KTM’s partnership with CFMoto goes back several years, and we’ve already seen plenty of KTM-branded bikes the two companies have built together. If your first thought is the 390s, you’re correct, but those aren’t the half of it. The 799cc engine found in the 790 Duke, for example, comes straight from CFMoto’s Hangzhou factory. We’re not here to talk about CFMoto and KTM middleweight development today, however, although the future looks pretty adventurous on that front.
As we mentioned in August 2019, KTM sold CFMoto the rights to its LC8 engine. CFMoto has since been hard at work retooling the LC8, bending it to its will. What, exactly, is the company’s will, you ask? After all, China, like much of Asia, is widely known for its love of much smaller-displacement bikes. While that may be true of most everyday riders, it turns out that police who ride love themselves a big, powerful touring bike, no matter their geography. Enter the CFMoto CF1250J police special.

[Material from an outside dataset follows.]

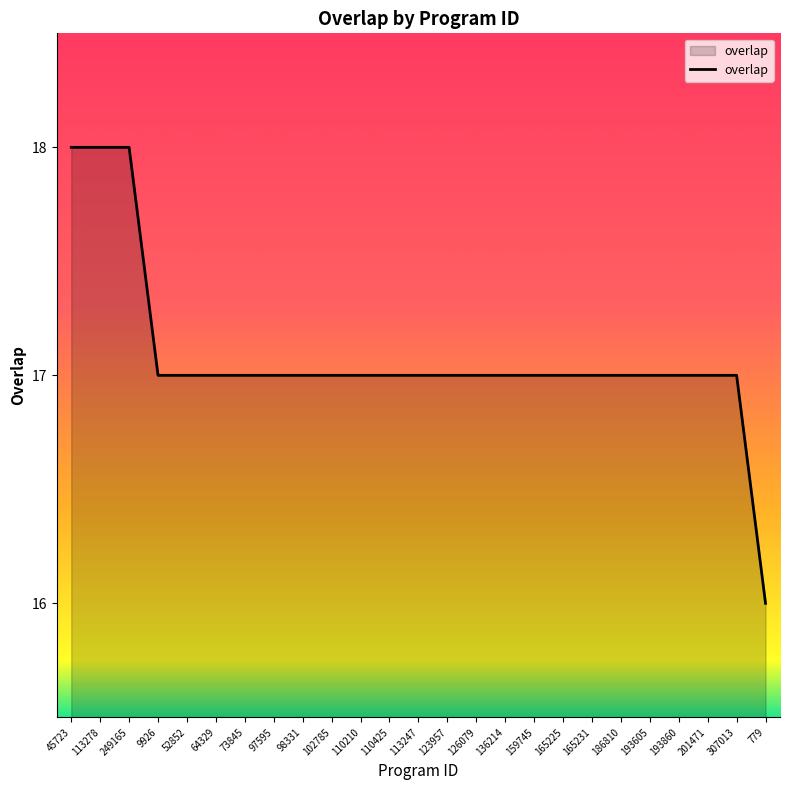

Is it true that the value at 186810 is 9?

False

After CFMoto took its engineers deep inside the LC8 to see what kind of modifications they could engineer, the result is a 1279cc V-twin that makes a claimed 140 horsepower at 8,500 rpm and 120 newton-meters (or 88.5 ft.-lbs) of torque at 7,000 rpm. When fully police-equipped, it weighs 297 kilograms, or about 655 pounds. A civilian version codenamed CF1250G is in the works, according to Bennetts, but there’s been no formal announcement by CFMoto about a release date.
Gallery: CFMoto CF1250J
Other features include USD front forks, a large 12.3-inch TFT display, LED lighting (including emergency lights), hard luggage, and of course a gigantic electronically-adjustable windscreen. Incidentally, the CF1250J was designed by Kiska, which has also worked with KTM for three decades. Interestingly, that same CFMoto-reworked LC8 engine also made it into the V.02NK police concept car unveiled in 2017. It’s unclear if that vehicle will ever make it into production, but at least two CF1250Js are already being ridden by Chinese police forces.